**Action item**
For the records below, tally the lines that include the word "Wally" and report the number alone.

**Records for this task**

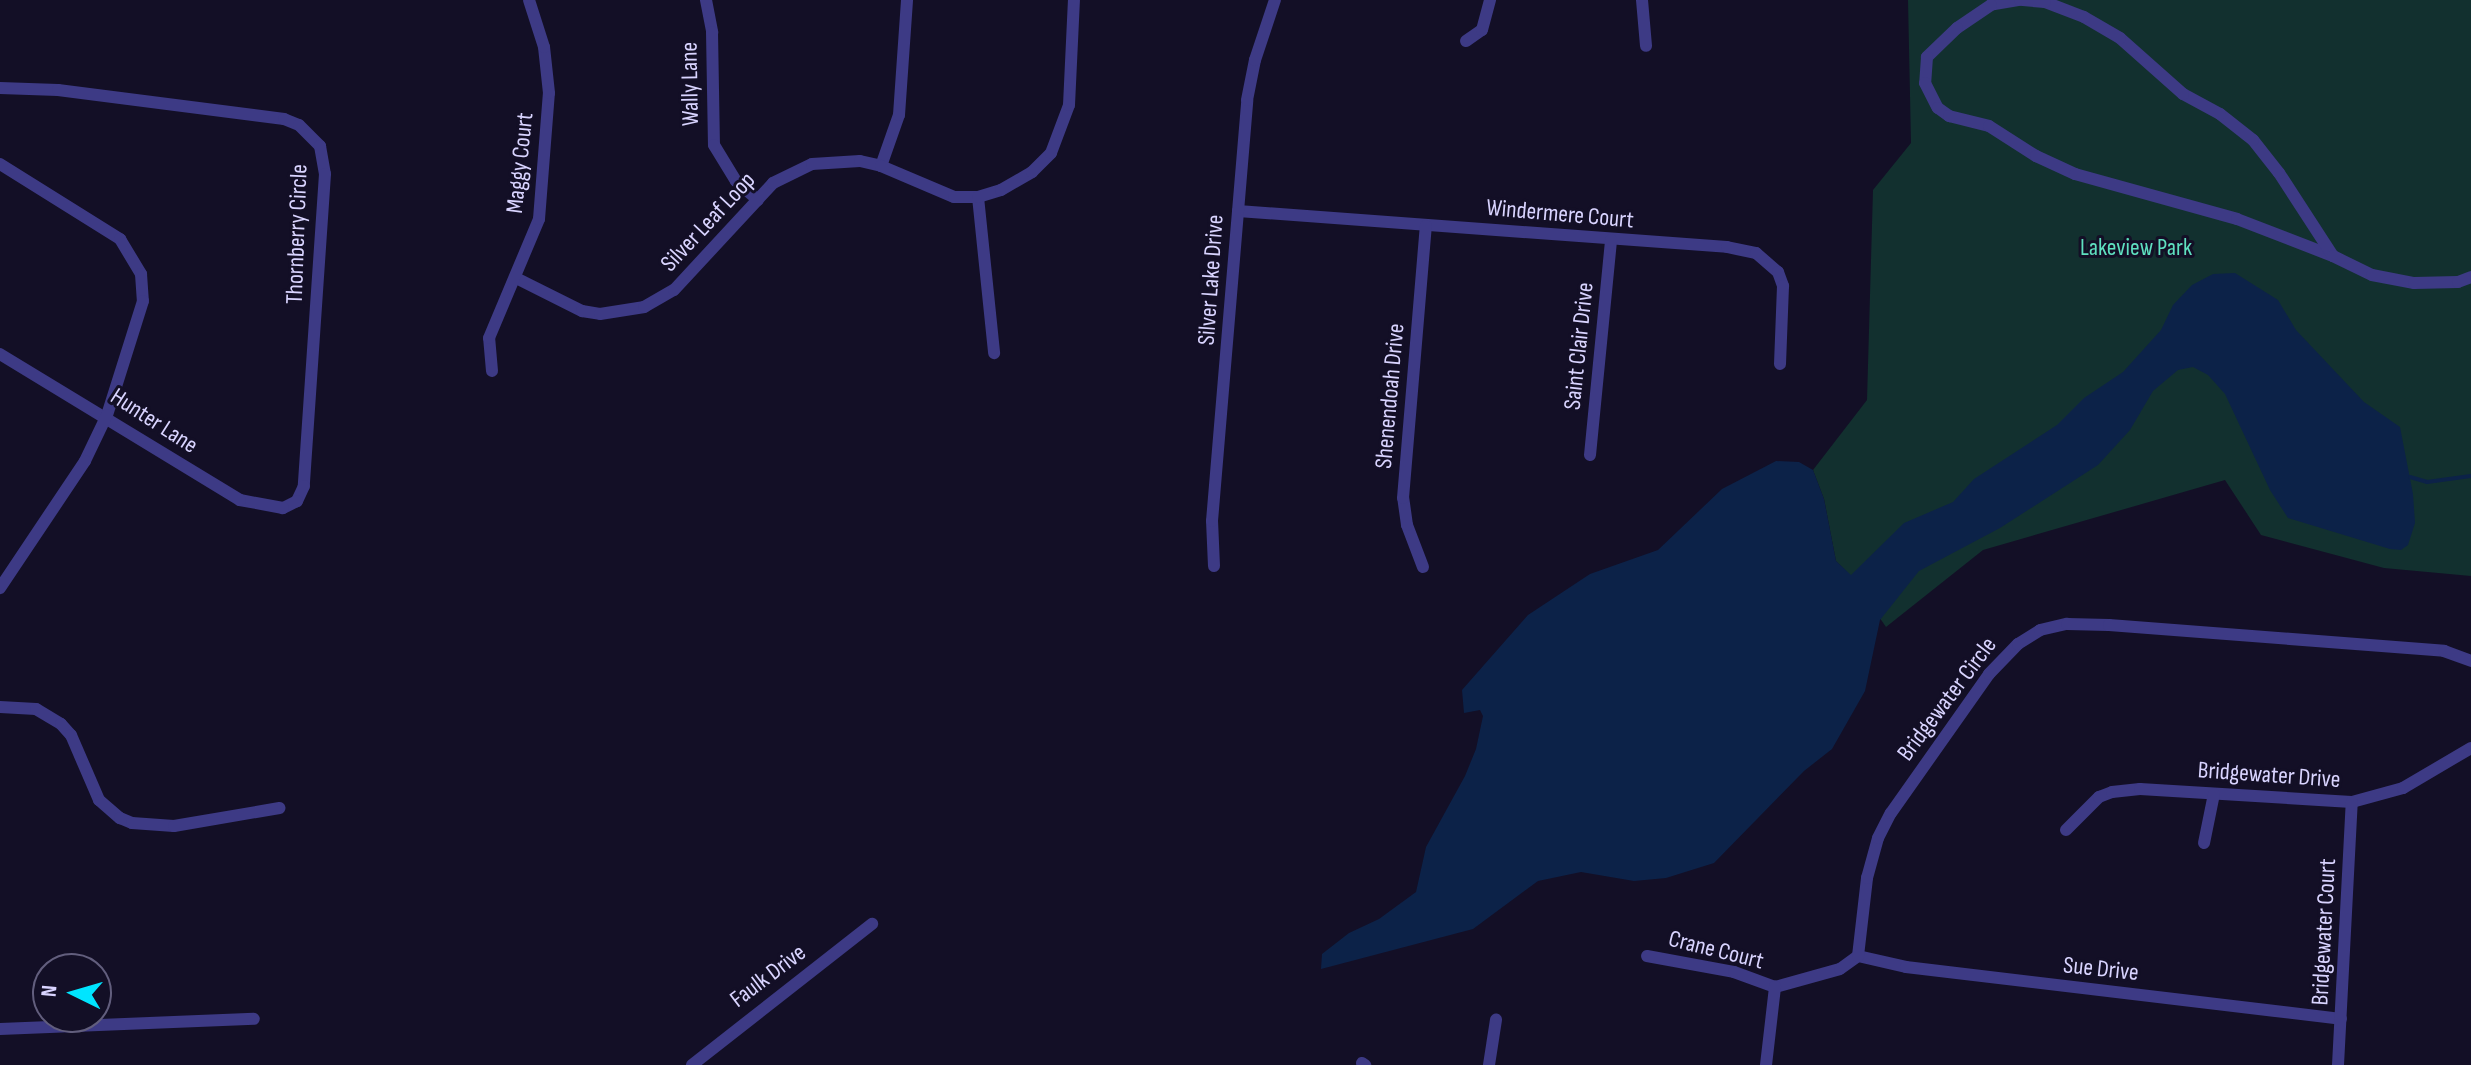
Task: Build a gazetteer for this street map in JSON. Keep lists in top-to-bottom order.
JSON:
{
  "streets": {
    "street": [
      "Wally Lane",
      "Maggy Court",
      "Windermere Court",
      "Silver Leaf Loop",
      "Thornberry Circle",
      "Silver Lake Drive",
      "Saint Clair Drive",
      "Shenendoah Drive",
      "Hunter Lane",
      "Bridgewater Circle",
      "Bridgewater Drive",
      "Bridgewater Court",
      "Crane Court",
      "Sue Drive",
      "Faulk Drive"
    ]
  },
  "crossings": [
    ["Wally Lane", "Silver Leaf Loop"],
    ["Maggy Court", "Silver Leaf Loop"],
    ["Windermere Court", "Silver Lake Drive"],
    ["Windermere Court", "Saint Clair Drive"],
    ["Windermere Court", "Shenendoah Drive"],
    ["Thornberry Circle", "Hunter Lane"],
    ["Bridgewater Circle", "Sue Drive"],
    ["Bridgewater Drive", "Bridgewater Court"],
    ["Bridgewater Court", "Sue Drive"]
  ],
  "parks": ["Lakeview Park"],
  "north": "left"
}
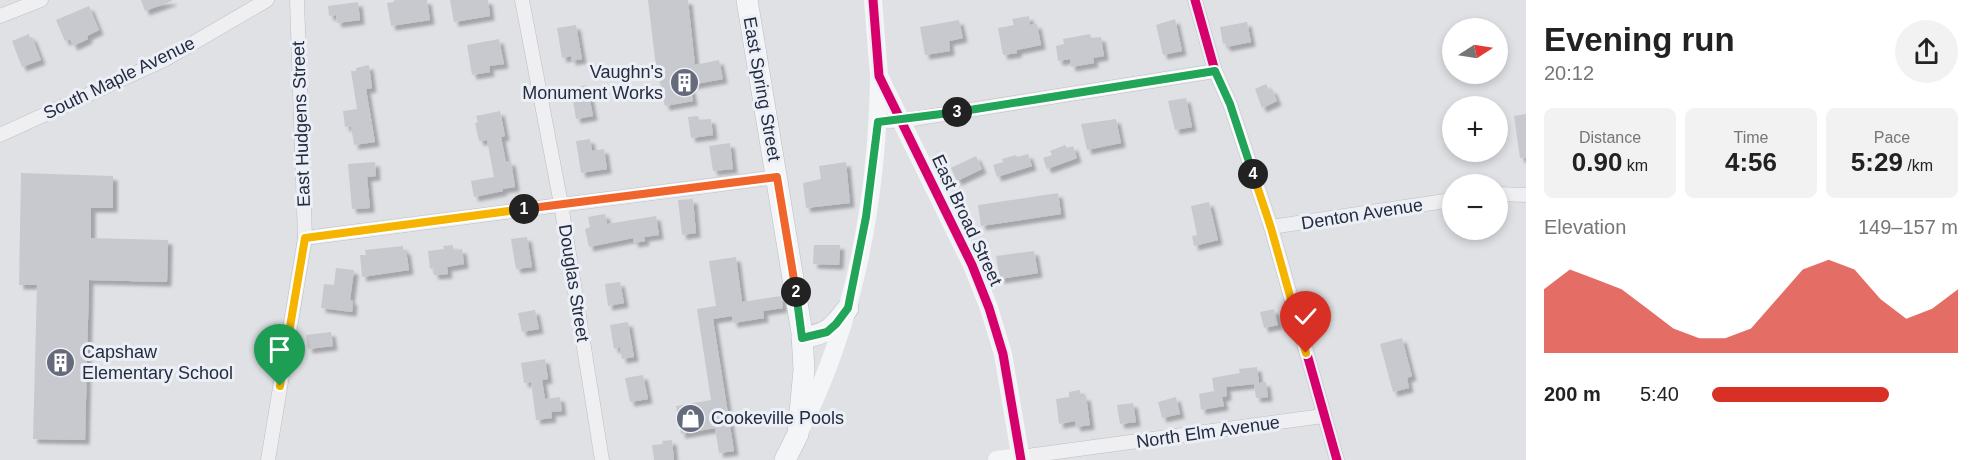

**Task answer**
2